→ **Task prompt**
Quote the session announcement word for word from "Tuesday, November 6" to "problems and standards.".

→ **Reading passage**
Late-Breaking AMIA 2012 Session on Interoperability

Follow the AMIA 2012 Twitter feed in their chat room – no account necessary. Or use hashtag #AMIA2012.

SMART Lead Architect Josh Mandel and Evaluator Ross Koppel will speak in the following late-breaking session.

LB05: Interoperability: Why is it Taking so Darn Long?
Tuesday, November 6 3:30 p.m. – 5:00 p.m. Room: Continental A

Gil Kuperman, New York Presbyterian Hospital; Harry Solomon, GE Healthcare; Ross Koppel, University of Pennsylvania; Charles Jaffe, HL7, Joshua Mandel, Children’s Hospital Boston, Douglas B. Fridsma, Office of the National Coordinator for HIT

Questions abound around why it’s taking so long to achieve practical interoperability in the US health system? Patients and their advocates wonder why can’t the records of care at one institution easily be merged with the records of care somewhere else? Or why can’t health information interoperate on the Internet the way that so many other types of industries do? Those in the industry debate the level of difficulty around technical problems and standards.

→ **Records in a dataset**
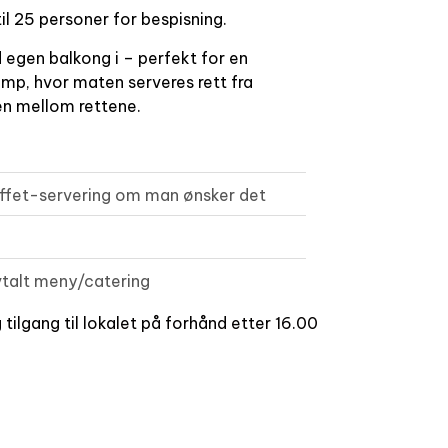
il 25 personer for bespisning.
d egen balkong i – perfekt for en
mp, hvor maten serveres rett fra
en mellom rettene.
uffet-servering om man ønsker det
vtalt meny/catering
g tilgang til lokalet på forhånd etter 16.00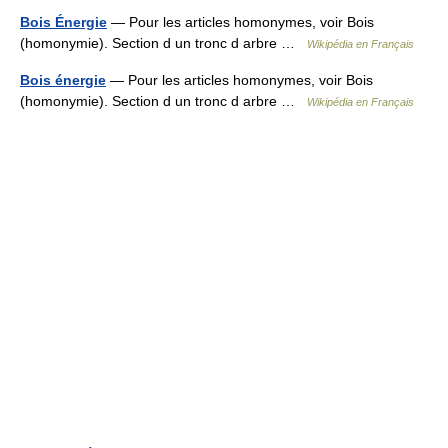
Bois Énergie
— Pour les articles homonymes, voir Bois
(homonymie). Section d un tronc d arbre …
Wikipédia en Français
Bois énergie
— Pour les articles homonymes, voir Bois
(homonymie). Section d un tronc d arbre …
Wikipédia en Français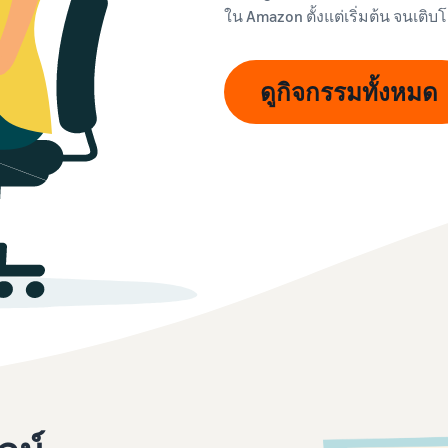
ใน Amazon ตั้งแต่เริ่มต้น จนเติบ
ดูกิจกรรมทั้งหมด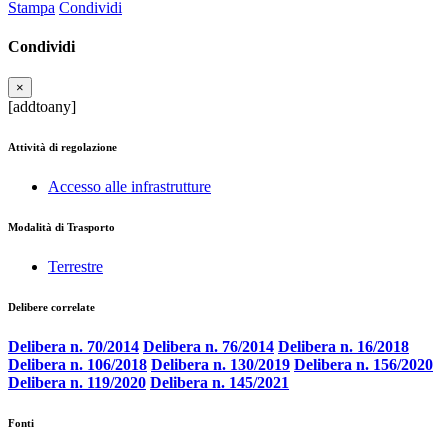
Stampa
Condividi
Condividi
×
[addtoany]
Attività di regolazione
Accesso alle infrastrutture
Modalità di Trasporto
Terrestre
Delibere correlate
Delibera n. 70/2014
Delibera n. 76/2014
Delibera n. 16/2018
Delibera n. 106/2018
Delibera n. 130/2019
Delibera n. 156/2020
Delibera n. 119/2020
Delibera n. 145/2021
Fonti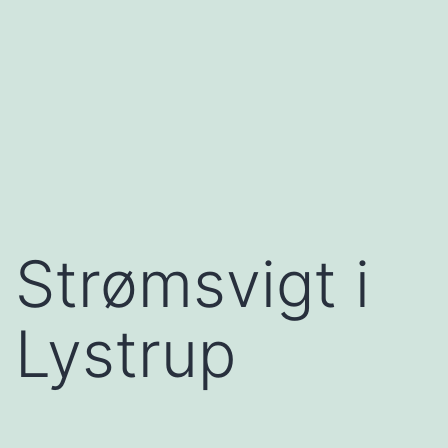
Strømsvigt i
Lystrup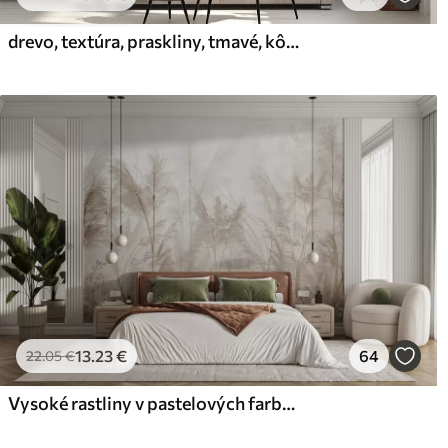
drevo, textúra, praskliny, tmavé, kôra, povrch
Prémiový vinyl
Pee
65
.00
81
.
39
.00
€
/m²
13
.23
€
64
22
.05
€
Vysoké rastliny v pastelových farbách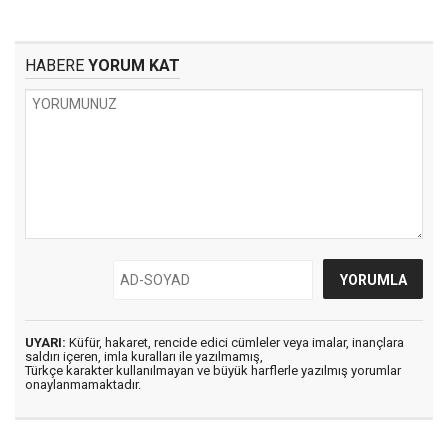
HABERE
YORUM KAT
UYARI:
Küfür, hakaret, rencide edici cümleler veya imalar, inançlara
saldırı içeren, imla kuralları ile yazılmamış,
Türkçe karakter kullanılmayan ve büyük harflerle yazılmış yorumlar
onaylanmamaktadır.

...

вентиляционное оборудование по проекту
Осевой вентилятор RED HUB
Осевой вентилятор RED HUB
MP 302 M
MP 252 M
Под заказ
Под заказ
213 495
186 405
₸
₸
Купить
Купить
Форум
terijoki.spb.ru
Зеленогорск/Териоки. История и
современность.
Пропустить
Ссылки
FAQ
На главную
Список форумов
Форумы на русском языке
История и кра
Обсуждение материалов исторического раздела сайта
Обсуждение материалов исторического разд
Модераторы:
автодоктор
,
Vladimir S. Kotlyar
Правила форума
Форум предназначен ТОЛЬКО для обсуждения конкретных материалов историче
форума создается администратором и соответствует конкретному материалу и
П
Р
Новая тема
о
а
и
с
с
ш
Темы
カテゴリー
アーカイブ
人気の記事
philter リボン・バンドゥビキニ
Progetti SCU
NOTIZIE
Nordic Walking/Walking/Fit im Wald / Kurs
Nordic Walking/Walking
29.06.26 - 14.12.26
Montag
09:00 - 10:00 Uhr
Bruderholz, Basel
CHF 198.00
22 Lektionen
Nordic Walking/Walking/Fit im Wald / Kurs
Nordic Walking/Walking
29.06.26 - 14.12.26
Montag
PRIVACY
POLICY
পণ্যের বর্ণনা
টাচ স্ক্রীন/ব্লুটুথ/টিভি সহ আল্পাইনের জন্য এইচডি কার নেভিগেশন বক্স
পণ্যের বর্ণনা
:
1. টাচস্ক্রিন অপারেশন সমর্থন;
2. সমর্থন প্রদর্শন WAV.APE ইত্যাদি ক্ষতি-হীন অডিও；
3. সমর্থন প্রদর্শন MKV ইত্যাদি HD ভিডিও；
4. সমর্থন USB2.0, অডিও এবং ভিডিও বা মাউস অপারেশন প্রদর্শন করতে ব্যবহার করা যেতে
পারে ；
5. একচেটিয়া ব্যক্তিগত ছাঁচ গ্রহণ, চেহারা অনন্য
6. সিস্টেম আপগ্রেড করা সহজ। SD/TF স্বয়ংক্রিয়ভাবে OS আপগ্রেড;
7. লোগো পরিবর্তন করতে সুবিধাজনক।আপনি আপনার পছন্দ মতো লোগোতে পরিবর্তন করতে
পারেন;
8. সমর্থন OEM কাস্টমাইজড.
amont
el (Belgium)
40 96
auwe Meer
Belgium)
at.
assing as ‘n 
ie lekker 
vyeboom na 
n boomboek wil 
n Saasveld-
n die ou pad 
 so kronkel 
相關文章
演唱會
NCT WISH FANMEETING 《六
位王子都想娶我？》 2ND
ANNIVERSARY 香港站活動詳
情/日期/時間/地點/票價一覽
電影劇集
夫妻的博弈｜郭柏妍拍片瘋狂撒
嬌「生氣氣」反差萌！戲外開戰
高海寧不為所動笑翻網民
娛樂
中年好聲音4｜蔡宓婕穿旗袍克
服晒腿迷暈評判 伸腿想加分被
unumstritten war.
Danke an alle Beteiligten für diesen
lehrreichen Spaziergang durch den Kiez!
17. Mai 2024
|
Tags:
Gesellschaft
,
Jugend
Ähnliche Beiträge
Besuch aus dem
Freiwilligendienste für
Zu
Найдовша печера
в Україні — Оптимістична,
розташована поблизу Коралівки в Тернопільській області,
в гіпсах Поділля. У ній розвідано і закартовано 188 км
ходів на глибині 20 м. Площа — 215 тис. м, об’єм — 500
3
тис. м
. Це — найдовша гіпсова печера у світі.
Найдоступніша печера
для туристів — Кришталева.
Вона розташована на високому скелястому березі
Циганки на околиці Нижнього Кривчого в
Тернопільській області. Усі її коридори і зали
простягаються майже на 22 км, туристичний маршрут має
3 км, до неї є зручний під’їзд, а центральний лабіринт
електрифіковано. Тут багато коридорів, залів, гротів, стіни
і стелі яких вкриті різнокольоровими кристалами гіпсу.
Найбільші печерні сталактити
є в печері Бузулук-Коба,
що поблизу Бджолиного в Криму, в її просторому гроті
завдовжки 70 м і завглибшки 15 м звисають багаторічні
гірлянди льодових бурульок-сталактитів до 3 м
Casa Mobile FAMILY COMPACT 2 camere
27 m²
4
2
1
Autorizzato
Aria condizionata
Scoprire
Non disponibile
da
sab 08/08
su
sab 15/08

...

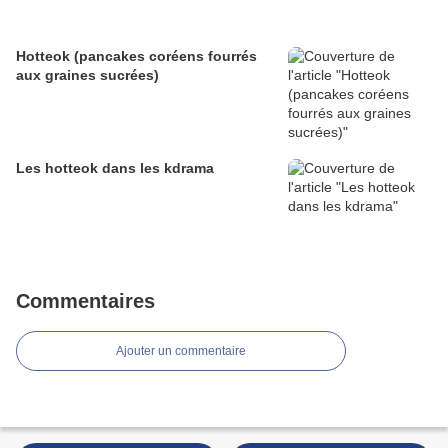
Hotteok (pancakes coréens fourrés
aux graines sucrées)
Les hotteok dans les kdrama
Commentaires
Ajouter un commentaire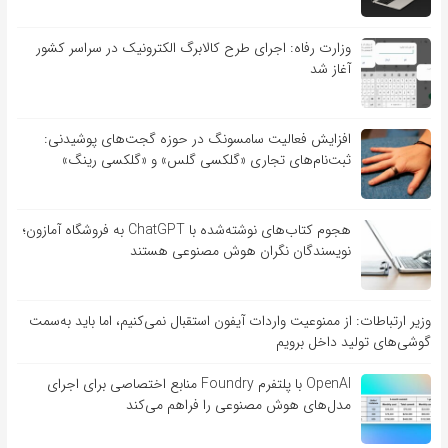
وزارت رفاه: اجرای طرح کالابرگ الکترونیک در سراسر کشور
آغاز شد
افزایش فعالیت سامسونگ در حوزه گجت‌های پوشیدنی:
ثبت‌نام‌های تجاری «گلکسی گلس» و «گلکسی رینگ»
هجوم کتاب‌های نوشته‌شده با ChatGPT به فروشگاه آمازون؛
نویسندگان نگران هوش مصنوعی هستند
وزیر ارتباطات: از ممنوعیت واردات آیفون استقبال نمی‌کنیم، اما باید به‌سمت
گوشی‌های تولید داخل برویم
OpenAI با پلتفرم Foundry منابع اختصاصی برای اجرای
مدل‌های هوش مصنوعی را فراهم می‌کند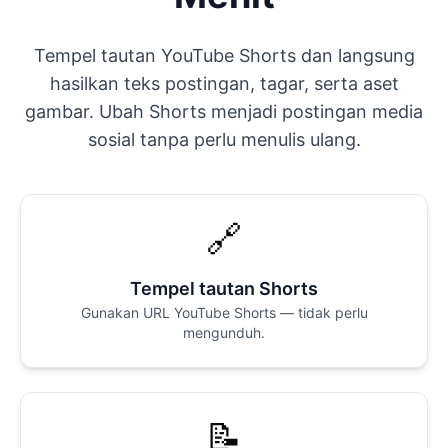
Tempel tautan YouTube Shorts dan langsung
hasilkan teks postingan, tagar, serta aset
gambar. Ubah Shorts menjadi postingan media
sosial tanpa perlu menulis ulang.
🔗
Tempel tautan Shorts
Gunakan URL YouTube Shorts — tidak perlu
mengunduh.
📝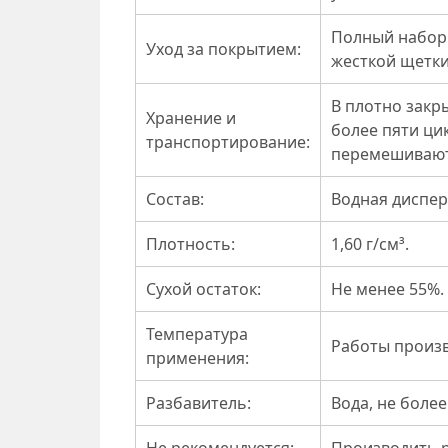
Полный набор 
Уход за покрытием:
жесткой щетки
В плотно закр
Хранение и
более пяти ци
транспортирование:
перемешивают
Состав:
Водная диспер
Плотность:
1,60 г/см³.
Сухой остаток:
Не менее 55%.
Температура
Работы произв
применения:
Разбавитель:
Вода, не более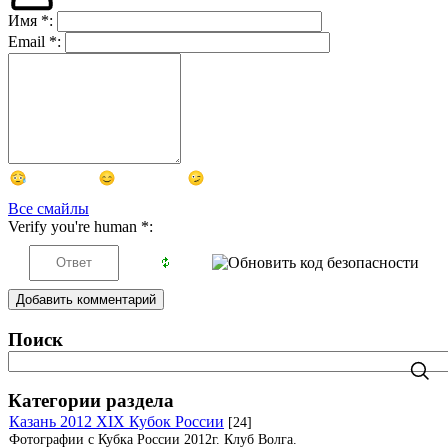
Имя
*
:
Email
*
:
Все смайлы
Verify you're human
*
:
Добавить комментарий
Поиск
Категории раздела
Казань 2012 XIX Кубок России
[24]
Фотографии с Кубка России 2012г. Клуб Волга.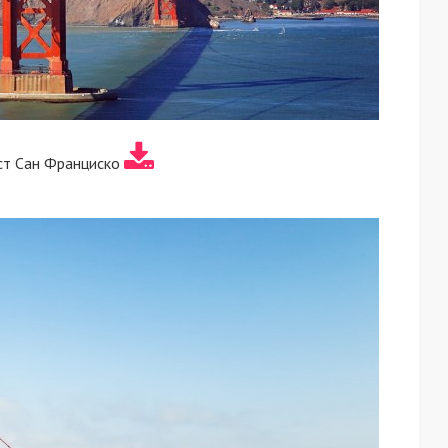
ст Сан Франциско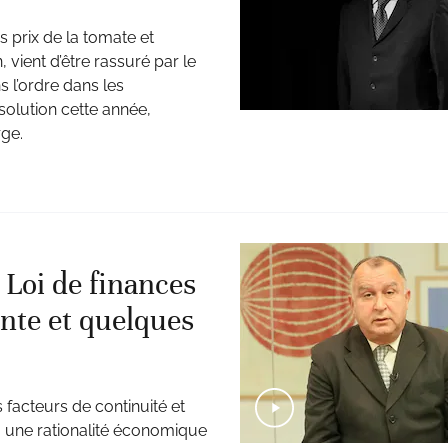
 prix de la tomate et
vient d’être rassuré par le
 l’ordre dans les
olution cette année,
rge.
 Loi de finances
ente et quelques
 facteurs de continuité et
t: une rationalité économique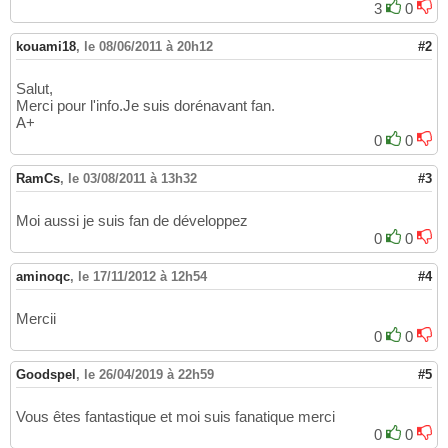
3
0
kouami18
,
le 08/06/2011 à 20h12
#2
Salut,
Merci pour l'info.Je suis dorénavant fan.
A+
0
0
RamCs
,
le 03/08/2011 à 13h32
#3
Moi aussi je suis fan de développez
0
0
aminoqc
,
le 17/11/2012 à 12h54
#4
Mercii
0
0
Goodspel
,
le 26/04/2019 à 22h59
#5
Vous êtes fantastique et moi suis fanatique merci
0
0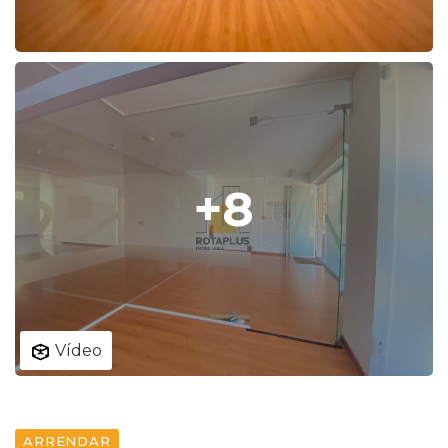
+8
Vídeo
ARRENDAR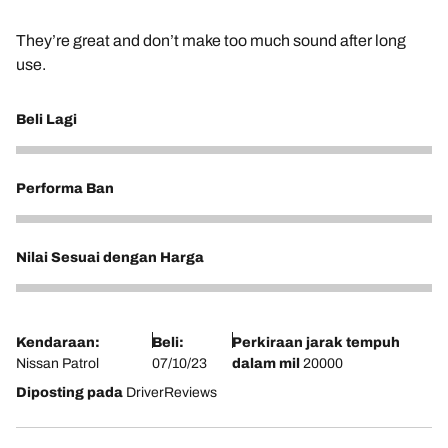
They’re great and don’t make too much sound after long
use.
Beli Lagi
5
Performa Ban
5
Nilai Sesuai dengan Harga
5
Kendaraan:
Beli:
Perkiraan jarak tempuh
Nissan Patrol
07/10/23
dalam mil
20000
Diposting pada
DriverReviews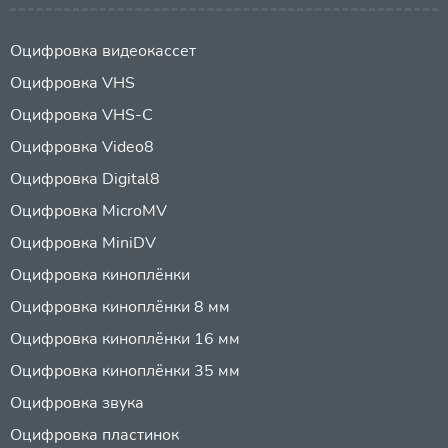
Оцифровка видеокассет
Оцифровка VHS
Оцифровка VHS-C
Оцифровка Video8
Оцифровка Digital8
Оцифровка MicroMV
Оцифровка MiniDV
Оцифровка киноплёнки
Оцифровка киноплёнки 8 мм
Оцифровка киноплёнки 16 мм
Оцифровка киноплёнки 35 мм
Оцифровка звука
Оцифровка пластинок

→ **Response below**
Tuesday, November 6 3:30 p.m. – 5:00 p.m. Room: Continental A

Gil Kuperman, New York Presbyterian Hospital; Harry Solomon, GE Healthcare; Ross Koppel, University of Pennsylvania; Charles Jaffe, HL7, Joshua Mandel, Children’s Hospital Boston, Douglas B. Fridsma, Office of the National Coordinator for HIT

Questions abound around why it’s taking so long to achieve practical interoperability in the US health system? Patients and their advocates wonder why can’t the records of care at one institution easily be merged with the records of care somewhere else? Or why can’t health information interoperate on the Internet the way that so many other types of industries do? Those in the industry debate the level of difficulty around technical problems and standards.